Cyberbullying and the Non-consensual Distribution of Intimate Images

Existing Criminal Code Responses to Cyberbullying

There is no specific provision in the Criminal Code for cyberbullying, or even bullying more generally. Bullying captures a wide range of behaviour, most of which does not amount to criminal conduct, for example, name calling, teasing, belittling and social exclusion. However, when the bullying behaviour reaches the level of criminal conduct, the Criminal Code contains several provisions that can address this behaviour.

Depending on the nature of the activity involved, a number of Criminal Code offences may apply to instances of bullying or cyberbullying, Footnote 17 including:

Bullying behaviour that amounts to actual attacks on persons or to property may also be caught by a number of provisions including assault (sections 265-273) and theft (sections 322-344). Bullying behaviour that amounts to threats or harassment that causes a person to fear for their safety or that of others known to them is covered by sections 264 and 264.1 (criminal harassment and uttering threats). (See Annex 3 for examples of cases where existing offences were used to prosecute bullying behaviour).

The Criminal Code also protects against some conduct that could cause injury to the reputation of a person or expose him to hatred, contempt or ridicule, either through publishing a libel (section 301) or publishing a libel known to be false (section 300). In recent years, various levels of court, including the Supreme Court of Canada, have provided guidance with respect to these provisions, and their relationship with the right to freedom of expression. In R.v.Lucas, Footnote 18 the Supreme Court of Canada upheld the offence of publishing a libel known to be false (section 300), stating it was a reasonable limit under section 1 of the Charter.

However, with respect to section 301, several provincial courts of appeal have struck down the provision as not being a reasonable limit on freedom of expression under the Charter. Footnote 19 The jurisprudence relating to these sections highlights the limited reach of the criminal law as it pertains to speech and expression, which is the essence of the bullying and cyberbullying behaviour not currently covered by the criminal law.

The recent Supreme Court of Canada decision in Saskatchewan (Human Rights Commission) v. Whatcott Footnote 20 illustrates the limits that can be placed on free speech. The Court held that the legislative prohibitions in the Saskatchewan Human Rights Act prohibiting hate speech infringe section 2(b) of the Charter, but are justified under section 1. However, the Court struck the words, "ridicules, belittles, or otherwise affronts the dignity of" from the Act as those words rendered the prohibition of speech overbroad. The Whatcott decision calls into question the feasibility of creating an offence to cover behaviour that is often implicated in cases of bullying and cyberbullying.

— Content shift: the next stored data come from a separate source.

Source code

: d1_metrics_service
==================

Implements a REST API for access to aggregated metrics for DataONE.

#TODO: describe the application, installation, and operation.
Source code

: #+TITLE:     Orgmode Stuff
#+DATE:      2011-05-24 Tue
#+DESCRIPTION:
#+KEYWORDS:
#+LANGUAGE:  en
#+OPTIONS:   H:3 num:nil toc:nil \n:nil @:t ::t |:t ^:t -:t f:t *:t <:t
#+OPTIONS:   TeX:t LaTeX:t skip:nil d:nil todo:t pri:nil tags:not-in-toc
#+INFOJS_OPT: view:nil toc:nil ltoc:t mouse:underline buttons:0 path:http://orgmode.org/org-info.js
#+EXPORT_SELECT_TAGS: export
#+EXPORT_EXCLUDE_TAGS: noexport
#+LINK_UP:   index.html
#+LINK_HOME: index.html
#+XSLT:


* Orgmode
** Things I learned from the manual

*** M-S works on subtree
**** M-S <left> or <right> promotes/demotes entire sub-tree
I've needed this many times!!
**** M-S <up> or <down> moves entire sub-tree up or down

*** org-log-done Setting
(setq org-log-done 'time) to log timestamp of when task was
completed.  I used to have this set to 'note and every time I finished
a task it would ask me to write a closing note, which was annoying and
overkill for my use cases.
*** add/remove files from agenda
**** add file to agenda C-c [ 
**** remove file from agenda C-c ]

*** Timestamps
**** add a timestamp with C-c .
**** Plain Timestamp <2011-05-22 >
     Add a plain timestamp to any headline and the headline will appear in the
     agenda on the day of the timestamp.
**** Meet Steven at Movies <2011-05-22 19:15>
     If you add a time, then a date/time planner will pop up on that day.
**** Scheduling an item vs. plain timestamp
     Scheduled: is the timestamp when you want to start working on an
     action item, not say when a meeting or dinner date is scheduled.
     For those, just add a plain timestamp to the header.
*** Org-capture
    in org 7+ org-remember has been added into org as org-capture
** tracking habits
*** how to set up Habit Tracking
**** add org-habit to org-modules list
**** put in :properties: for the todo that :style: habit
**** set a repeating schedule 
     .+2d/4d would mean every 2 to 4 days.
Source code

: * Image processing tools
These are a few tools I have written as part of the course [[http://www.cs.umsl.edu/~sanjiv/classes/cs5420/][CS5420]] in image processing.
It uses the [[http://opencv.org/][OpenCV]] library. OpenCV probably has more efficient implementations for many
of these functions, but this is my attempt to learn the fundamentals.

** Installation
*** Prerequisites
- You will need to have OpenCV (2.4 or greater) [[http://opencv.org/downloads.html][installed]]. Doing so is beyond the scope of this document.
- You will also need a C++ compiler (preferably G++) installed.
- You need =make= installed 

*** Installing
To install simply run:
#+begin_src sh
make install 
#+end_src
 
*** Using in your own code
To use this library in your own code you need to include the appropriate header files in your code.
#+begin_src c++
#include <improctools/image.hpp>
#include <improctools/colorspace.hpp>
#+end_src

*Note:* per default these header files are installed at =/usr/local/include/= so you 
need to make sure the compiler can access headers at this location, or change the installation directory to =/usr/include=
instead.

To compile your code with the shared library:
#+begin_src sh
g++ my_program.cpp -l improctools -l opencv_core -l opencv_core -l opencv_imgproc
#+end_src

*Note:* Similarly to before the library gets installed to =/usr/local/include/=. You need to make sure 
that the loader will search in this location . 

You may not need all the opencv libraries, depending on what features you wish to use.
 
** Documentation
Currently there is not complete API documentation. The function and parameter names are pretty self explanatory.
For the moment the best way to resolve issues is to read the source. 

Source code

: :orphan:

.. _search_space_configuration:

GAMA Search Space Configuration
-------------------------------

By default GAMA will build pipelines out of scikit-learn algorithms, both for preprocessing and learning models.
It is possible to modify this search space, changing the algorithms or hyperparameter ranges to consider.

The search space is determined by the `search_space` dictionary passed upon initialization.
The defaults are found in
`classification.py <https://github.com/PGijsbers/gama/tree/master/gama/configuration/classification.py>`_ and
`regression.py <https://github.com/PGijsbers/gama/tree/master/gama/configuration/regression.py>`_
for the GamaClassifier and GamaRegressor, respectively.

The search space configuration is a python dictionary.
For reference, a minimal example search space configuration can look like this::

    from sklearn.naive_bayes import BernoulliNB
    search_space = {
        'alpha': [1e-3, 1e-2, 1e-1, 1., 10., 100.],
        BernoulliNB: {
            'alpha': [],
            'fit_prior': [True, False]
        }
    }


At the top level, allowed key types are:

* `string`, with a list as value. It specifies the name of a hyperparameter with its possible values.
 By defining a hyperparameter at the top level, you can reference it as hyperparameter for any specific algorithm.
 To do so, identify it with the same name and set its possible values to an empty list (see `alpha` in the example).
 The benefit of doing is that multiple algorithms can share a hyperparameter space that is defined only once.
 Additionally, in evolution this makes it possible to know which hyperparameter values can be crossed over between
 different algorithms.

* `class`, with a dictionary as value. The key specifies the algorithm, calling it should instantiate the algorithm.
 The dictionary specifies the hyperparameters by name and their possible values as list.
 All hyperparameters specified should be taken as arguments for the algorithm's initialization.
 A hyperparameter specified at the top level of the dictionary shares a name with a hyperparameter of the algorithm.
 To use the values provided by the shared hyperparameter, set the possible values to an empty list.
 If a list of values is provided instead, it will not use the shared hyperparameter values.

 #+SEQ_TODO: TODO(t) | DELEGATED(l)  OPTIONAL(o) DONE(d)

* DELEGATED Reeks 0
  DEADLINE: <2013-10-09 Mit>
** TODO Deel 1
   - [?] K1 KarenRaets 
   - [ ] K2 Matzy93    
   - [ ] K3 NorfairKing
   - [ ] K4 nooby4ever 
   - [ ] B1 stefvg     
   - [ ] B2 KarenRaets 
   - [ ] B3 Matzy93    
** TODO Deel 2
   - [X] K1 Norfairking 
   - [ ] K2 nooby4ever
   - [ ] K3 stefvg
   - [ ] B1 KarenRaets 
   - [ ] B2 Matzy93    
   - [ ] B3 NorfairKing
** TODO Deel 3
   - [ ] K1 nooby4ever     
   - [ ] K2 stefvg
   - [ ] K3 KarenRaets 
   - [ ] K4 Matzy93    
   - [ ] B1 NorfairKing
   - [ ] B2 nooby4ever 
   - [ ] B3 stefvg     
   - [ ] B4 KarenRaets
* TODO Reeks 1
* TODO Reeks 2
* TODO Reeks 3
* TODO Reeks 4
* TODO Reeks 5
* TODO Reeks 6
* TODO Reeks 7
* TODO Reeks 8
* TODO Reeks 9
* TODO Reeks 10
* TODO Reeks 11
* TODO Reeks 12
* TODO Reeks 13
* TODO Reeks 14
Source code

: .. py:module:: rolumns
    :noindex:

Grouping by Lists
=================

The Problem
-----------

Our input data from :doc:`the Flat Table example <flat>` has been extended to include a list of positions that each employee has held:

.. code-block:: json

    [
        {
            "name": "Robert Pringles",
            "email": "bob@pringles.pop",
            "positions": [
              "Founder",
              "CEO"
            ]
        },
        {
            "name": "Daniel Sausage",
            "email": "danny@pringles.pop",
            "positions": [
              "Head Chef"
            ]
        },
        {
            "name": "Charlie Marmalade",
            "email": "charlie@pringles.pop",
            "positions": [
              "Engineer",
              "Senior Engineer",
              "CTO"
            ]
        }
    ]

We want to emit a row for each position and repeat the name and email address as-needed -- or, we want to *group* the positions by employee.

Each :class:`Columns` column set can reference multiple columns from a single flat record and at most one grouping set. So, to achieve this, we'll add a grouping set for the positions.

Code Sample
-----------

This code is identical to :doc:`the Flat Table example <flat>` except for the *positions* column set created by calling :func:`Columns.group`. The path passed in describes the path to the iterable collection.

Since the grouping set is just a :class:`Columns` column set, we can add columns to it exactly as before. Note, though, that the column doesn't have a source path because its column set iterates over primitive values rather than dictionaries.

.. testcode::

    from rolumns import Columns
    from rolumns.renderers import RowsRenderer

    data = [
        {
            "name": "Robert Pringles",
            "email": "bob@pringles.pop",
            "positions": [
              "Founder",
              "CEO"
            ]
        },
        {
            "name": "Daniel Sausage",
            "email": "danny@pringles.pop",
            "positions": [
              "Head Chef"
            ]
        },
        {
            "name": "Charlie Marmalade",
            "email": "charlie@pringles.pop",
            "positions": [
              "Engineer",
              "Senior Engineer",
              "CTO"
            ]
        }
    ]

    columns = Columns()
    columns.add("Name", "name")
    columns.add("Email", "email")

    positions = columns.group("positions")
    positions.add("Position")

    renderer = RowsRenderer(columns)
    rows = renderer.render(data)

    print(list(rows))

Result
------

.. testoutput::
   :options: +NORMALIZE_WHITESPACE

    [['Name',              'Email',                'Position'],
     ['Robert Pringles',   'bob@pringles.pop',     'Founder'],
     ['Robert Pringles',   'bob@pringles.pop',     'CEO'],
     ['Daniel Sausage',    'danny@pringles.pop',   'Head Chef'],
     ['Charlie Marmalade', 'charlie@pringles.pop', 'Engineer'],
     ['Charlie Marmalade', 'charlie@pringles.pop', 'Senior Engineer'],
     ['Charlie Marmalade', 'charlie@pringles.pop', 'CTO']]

The offences of general application listed above apply equally to conduct that occurs via the Internet with one exception: section 372 (false messages, indecent telephone calls, harassing telephone calls) contains three offences that are relevant to the bullying context, but they refer only to older forms of communications technology. For example, the offences of indecent telephone calls in subsection 372(2) and harassing telephone calls in subsection 372(3) only apply when the means of communication used is the telephone; false messages in subsection 372(1) contains a more open-ended list of modes of communication but it is not clear whether it would be interpreted to include cyber-communications/electronic communications. There have been several attempts to modernize the language of section 372, most recently through Bill C-30 Footnote 21 (The Protecting Children from Internet Predators Act), to ensure that these offences apply to acts committed by any means of telecommunication, including via the Internet. As well, those proposals would have expanded subsection 372 (2) to cover not only making an indecent communication to the person they were intending to alarm or annoy but making the communication to any other person. This would expand the coverage of section 372 to include certain types of communications, for example, when the communication is broader than just between two people which may be useful in addressing some cyberbullying done through distribution of communications to a broader audience.